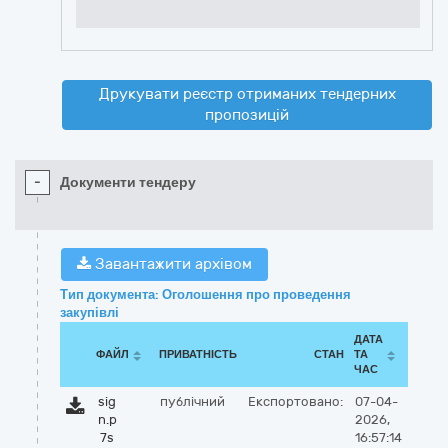
Друкувати реєстр отриманих тендерних
пропозицій
-
Документи тендеру
Завантажити архівом
Тип документа: Оголошення про проведення
закупівлі
ДАТА
ФАЙЛ
ПРИВАТНІСТЬ
СТАН
ТА
ЧАС
sig
публічний
Експортовано:
07-04-
n.p
2026,
7s
16:57:14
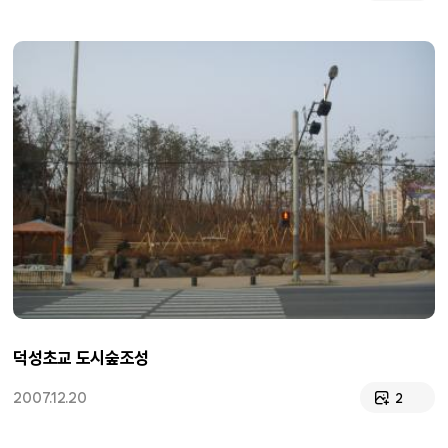
덕성초교 도시숲조성
2007.12.20
2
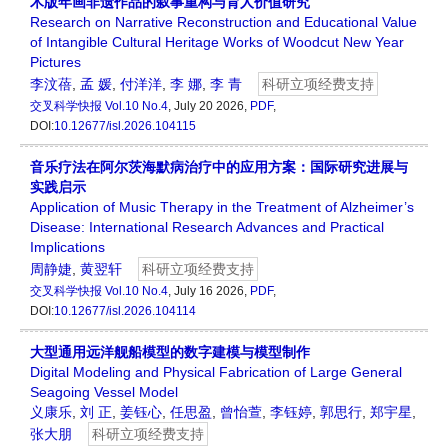
木版年画非遗作品的叙事重构与育人价值研究
Research on Narrative Reconstruction and Educational Value
of Intangible Cultural Heritage Works of Woodcut New Year
Pictures
李汶蓓
,
孟 媛
,
付洋洋
,
李 娜
,
李 青
科研立项经费支持
交叉科学快报
Vol.10 No.4
, July 20 2026,
PDF
,
DOI:
10.12677/isl.2026.104115
音乐疗法在阿尔茨海默病治疗中的应用方案：国际研究进展与
实践启示
Application of Music Therapy in the Treatment of Alzheimer’s
Disease: International Research Advances and Practical
Implications
周静婕
,
黄翌轩
科研立项经费支持
交叉科学快报
Vol.10 No.4
, July 16 2026,
PDF
,
DOI:
10.12677/isl.2026.104114
大型通用远洋舰船模型的数字建模与模型制作
Digital Modeling and Physical Fabrication of Large General
Seagoing Vessel Model
义康乐
,
刘 正
,
姜钰心
,
任思盈
,
曾怡萱
,
李钰婷
,
郭思行
,
郑宇星
,
张大朋
科研立项经费支持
━━━━━━
▶ _What the task asks_
From the entries above, pull out each line that includes "Research".

▶ _Exercise response_
Research on Narrative Reconstruction and Educational Value
Disease: International Research Advances and Practical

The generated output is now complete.